Intervention de Jean-Claude Ameisen

Réunion du mardi 23 octobre 2018 à 18h15
Mission d'information sur la révision de la loi relative à la bioéthique

Jean-Claude Ameisen :

Quand j'ai pris la présidence du Comité, j'ai regardé quels avaient été, depuis sa création, en 1983, le pourcentage d'avis consensuels et le pourcentage de ceux ayant donné lieu à des opinions minoritaires. En 2012, un tiers des avis émis depuis 1983 comportaient des opinions minoritaires. Il y a des périodes où il n'y en a pas et, quand ils réapparaissent tout à coup, on trouve cela étrange. Cela fait partie de la pratique, ce qui est heureux car, en voulant absolument aboutir à un consensus, on risque de dériver vers le plus petit dénominateur commun et de ne s'accorder que sur ce qui ne suscite aucune réserve. Il est plus intéressant d'aller jusqu'au bout de la réflexion collective et de faire en sorte que les conclusions aillent au-delà du oui ou du non. Certains des avis minoritaires que j'ai connus étaient des façons différentes de poser la question, des regards différents portés sur certains aspects, des accents mis sur des points non considérés comme centraux. Une telle pratique préserve la multiplicité des regards.

Cela est d'autant plus important pour moi – mais il s'agit d'une opinion personnelle – que j'ai toujours considéré qu'en dehors des cas manifestes de déni du droit ou de modifications à apporter d'urgence, le rôle essentiel du CCNE n'était pas de se substituer à la société, mais de l'aider à mieux réfléchir en montrant la complexité d'une situation, en essayant de la dénouer, en désignant la multiplicité des enjeux. C'est l'un des principes fondamentaux de l'éthique biomédicale moderne, ce qu'on appelle le choix libre et informé, selon lequel c'est l'information qui est mise à la disposition de la liberté de la personne et non la personne qui est mise à la disposition de l'information qu'on a sur elle ou qu'on lui donne.

À mon sens, le CCNE devrait aider la société à penser librement les choix possibles et aider ensuite le législateur à décider à partir de cet éventail des choix.

Il existe deux types de situations. Lorsque les droits fondamentaux, la santé, la vie de personnes sont manifestement mis en cause et lorsque le Comité pourrait saisir le Défenseur des droits, une recommandation s'impose. Dans tous les autres cas, y compris dans les situations complexes, le rôle du CCNE n'est pas de dire oui ou non, il n'est pas de dire au législateur quelle loi il devrait voter : il est d'éclairer, d'informer au mieux et de faire en sorte que les cristallisations de positions opposées apparaissent comme plus complexes que les représentations qu'on en a. À cet égard, les opinions minoritaires sont une façon d'élargir la réflexion plutôt qu'un élément négatif de nature à briser le consensus du Comité. Contrairement au CESE, le CCNE n'est pas une instance décisionnelle, une instance prédécisionnelle ou une instance représentative : c'est une instance dont l'importance, la légitimité et l'intérêt procèdent de sa capacité d'aider à la réflexion, ce qui est pour moi le sens même du terme de consultatif, dans la mesure où elle est indépendante et où elle croise les regards.

Quant au débat, pour être serein, il ne doit pas être accoudé à des délais précis – trois mois, cinq mois… – préalables à la modification éventuelle de la loi.
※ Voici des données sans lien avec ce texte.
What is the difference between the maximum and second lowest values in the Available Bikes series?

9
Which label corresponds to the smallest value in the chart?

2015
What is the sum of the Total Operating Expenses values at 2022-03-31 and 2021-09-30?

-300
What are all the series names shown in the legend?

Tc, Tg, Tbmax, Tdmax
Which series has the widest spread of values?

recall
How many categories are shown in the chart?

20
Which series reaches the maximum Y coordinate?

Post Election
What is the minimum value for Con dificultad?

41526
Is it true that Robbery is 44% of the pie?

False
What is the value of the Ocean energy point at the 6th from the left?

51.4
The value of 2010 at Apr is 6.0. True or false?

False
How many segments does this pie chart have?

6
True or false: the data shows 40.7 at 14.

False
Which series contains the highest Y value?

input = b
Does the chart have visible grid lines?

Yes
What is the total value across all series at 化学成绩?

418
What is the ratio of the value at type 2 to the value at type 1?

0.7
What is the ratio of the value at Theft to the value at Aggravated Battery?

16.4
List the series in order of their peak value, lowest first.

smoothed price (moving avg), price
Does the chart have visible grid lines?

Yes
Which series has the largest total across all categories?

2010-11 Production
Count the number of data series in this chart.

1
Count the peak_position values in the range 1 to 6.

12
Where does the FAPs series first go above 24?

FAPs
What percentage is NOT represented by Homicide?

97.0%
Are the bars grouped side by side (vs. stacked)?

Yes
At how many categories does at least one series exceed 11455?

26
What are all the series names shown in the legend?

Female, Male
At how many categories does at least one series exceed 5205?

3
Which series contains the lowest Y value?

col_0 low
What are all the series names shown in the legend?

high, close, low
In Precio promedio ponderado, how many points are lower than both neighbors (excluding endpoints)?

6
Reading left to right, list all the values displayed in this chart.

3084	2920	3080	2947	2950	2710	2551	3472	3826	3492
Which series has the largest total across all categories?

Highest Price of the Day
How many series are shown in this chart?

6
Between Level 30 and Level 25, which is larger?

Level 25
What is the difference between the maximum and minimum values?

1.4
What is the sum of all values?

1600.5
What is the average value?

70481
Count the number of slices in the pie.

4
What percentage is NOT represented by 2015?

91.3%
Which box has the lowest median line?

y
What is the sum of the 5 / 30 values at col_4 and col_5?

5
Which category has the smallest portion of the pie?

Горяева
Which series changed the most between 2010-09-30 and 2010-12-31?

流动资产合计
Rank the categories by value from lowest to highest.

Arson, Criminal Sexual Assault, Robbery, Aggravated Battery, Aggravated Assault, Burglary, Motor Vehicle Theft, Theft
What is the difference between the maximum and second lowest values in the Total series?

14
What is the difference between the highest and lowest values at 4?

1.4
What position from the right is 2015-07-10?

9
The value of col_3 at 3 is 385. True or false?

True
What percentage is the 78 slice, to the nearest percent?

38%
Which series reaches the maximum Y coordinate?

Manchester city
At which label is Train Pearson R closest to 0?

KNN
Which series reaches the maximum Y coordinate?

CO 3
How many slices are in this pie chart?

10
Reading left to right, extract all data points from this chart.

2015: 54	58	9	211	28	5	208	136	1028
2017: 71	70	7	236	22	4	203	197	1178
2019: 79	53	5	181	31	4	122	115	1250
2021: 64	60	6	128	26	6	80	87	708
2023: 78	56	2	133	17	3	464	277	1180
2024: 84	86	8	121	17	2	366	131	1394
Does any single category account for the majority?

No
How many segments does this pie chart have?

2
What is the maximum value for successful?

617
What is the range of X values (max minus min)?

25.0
Découplée d'une perspective législative déterminée, la réflexion peut être ouverte, plus sereine, donc plus utile, à la fois à la société, puisqu'elle peut s'en approprier les enjeux, et au législateur, appelé ensuite à élaborer la loi. Je le répète : il faut encourager la multiplicité des formes du débat. Il n'y a pas de forme idéale, mais ce qui favorise la réflexion collective aux dépens de l'addition des opinions et du simple dialogue, comme on a demandé aux instances du type du CCNE de le faire, rend la société plus adulte. Apprendre à réfléchir ensemble n'est pas la même chose que s'écouter. S'écouter est un premier pas, mais il faut réfléchir ensemble et dans la diversité. Dans notre pays, on a l'habitude de réfléchir ensemble entre personnes de même profession, de même âge ou de même lieu de résidence. Ce qui est frappant dans les conférences de citoyens, c'est qu'elles réunissent des personnes d'âges divers, de professions diverses, de lieux de résidence diverses, et cette diversité apporte quelque chose à l'intelligence collective. Dans une société qui devient de plus en plus clivante et brutale, c'est en se réunissant dans la diversité que l'on élabore la réflexion la plus utile, la plus ouverte et la plus riche.